TASK DETAILS: Copy the records below word for word. Stop after the line that contains "camera: 65 degrees right, 5 degrees up".

#### MATERIAL SHOWN

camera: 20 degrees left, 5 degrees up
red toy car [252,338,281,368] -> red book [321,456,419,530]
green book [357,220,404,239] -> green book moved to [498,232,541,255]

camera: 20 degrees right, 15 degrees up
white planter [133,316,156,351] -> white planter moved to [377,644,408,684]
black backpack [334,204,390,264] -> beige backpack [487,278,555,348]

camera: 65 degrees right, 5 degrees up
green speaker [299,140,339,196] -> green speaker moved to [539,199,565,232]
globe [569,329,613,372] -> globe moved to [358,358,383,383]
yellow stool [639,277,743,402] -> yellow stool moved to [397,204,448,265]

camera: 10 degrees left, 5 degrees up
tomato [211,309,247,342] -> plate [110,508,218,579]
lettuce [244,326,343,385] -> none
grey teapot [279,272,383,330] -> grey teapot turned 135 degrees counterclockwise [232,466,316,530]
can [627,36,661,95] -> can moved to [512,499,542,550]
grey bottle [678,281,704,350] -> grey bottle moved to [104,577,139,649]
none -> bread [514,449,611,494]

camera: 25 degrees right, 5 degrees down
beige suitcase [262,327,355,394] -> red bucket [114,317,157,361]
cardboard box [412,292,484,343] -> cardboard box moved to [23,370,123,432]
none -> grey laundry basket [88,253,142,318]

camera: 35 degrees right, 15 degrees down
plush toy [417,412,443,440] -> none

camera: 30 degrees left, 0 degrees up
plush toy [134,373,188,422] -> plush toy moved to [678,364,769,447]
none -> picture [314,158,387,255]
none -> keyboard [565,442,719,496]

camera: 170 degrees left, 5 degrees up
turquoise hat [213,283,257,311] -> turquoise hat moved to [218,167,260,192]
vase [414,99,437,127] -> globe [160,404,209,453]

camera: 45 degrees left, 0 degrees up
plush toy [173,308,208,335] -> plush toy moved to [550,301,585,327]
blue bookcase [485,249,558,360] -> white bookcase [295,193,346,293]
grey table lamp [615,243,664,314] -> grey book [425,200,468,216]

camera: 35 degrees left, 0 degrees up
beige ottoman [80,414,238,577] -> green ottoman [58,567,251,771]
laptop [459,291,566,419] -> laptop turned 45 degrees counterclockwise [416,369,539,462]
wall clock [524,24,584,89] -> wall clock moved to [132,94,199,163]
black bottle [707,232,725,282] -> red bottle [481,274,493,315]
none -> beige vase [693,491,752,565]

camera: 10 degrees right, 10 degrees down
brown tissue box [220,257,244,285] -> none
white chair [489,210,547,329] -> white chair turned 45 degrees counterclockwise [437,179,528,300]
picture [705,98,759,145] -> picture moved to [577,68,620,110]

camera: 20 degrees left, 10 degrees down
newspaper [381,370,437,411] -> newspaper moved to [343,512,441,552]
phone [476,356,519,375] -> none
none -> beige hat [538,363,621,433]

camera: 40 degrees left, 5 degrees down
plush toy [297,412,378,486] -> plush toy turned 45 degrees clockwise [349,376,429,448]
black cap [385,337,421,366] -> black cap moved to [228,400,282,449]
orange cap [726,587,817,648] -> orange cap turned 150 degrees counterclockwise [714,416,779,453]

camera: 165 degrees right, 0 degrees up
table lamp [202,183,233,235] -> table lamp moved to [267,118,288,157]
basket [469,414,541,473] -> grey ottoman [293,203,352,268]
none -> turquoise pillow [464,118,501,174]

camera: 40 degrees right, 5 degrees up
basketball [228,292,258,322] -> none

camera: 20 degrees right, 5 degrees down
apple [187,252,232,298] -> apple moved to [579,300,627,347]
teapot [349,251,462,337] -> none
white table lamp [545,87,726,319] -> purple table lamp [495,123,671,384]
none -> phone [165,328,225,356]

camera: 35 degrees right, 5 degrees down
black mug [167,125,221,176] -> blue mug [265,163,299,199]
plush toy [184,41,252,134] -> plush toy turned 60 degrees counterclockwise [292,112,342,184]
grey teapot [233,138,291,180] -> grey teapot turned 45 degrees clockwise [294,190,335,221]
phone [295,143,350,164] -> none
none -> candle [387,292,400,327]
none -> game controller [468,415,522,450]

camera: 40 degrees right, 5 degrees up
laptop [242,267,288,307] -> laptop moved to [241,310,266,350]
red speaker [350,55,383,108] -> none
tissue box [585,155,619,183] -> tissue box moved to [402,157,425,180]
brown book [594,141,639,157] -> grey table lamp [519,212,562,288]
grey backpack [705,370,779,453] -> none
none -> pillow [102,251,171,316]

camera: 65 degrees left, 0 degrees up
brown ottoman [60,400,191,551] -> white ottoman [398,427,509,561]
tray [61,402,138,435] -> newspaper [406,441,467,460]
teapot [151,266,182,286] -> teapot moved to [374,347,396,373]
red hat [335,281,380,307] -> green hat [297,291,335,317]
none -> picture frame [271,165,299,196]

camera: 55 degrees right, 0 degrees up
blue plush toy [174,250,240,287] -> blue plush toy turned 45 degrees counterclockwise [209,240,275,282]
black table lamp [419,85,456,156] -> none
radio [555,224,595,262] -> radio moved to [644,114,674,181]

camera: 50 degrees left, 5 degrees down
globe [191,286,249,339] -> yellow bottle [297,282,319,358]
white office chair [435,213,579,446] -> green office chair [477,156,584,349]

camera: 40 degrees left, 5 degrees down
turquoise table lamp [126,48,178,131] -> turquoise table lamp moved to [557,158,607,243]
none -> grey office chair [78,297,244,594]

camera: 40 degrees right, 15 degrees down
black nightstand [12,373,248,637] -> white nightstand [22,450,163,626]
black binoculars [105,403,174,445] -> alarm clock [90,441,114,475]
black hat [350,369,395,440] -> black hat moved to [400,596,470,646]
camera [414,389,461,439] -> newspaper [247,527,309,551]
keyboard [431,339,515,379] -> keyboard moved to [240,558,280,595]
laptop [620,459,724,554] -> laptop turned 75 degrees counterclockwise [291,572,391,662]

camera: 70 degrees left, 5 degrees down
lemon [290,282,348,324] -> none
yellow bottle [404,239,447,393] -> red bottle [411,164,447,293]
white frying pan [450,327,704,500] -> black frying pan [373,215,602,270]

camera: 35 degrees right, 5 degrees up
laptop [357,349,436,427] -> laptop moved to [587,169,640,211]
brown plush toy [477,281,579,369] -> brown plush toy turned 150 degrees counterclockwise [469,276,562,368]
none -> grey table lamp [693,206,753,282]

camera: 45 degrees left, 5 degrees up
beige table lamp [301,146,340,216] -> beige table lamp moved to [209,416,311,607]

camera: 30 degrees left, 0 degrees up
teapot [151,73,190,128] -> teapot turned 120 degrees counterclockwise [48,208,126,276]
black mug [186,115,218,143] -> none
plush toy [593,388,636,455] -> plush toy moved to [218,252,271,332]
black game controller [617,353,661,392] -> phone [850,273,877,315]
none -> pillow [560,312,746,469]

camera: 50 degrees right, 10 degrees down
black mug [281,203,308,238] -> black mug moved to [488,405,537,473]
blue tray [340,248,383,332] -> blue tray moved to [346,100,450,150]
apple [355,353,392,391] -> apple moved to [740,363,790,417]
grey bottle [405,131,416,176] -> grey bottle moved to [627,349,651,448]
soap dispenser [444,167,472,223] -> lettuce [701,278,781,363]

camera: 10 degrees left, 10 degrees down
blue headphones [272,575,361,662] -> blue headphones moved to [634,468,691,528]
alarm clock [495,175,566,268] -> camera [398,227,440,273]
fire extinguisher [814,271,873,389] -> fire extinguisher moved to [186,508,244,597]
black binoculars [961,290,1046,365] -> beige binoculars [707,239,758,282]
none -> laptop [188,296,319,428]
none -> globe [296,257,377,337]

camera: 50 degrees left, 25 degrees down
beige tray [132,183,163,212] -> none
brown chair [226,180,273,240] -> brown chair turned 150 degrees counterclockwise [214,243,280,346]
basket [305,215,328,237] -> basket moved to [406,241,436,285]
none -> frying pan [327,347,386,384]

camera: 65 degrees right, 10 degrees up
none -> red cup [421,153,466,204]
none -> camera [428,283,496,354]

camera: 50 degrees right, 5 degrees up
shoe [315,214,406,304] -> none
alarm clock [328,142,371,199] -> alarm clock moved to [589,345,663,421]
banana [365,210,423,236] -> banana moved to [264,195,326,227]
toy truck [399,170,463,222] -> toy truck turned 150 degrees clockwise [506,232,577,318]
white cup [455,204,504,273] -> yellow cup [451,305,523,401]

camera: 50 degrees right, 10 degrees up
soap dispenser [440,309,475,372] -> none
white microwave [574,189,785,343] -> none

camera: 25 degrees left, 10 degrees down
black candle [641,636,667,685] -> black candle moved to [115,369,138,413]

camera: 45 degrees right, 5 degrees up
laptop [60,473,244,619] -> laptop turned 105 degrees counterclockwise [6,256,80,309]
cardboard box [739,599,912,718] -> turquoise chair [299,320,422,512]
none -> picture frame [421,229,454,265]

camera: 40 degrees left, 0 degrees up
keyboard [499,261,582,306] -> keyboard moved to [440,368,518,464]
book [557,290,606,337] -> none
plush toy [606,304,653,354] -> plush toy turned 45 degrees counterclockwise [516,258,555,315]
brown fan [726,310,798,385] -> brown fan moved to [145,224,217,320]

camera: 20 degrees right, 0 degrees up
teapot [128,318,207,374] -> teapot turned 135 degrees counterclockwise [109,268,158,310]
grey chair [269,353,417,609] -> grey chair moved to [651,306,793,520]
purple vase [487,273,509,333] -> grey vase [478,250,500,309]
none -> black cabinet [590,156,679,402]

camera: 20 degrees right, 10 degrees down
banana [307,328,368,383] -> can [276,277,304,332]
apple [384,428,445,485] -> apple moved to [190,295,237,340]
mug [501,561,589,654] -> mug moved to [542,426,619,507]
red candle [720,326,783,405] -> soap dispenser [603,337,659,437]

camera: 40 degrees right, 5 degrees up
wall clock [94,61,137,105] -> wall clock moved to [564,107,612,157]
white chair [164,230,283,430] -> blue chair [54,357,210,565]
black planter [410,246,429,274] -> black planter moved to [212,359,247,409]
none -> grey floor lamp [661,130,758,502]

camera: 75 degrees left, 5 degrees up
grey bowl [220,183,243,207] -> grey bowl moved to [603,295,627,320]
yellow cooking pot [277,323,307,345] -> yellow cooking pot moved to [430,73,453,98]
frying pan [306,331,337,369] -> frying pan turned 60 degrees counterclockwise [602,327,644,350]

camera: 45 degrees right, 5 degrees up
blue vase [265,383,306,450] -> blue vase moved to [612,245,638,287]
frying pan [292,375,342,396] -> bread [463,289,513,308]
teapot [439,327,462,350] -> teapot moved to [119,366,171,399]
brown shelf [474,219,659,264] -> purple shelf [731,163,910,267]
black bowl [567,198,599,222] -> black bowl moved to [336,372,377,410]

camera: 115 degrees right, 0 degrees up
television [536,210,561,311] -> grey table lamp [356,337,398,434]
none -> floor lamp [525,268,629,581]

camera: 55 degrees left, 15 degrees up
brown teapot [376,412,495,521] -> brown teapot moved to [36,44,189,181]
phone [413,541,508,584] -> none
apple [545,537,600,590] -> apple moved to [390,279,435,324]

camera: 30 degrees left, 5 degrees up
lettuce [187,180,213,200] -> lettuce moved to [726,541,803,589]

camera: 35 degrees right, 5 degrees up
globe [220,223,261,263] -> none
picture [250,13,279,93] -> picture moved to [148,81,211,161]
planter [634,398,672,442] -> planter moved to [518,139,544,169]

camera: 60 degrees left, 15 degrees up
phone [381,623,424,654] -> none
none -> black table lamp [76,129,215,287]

########

WRITTEN RESPONSE:
camera: 20 degrees left, 5 degrees up
red toy car [252,338,281,368] -> red book [321,456,419,530]
green book [357,220,404,239] -> green book moved to [498,232,541,255]

camera: 20 degrees right, 15 degrees up
white planter [133,316,156,351] -> white planter moved to [377,644,408,684]
black backpack [334,204,390,264] -> beige backpack [487,278,555,348]

camera: 65 degrees right, 5 degrees up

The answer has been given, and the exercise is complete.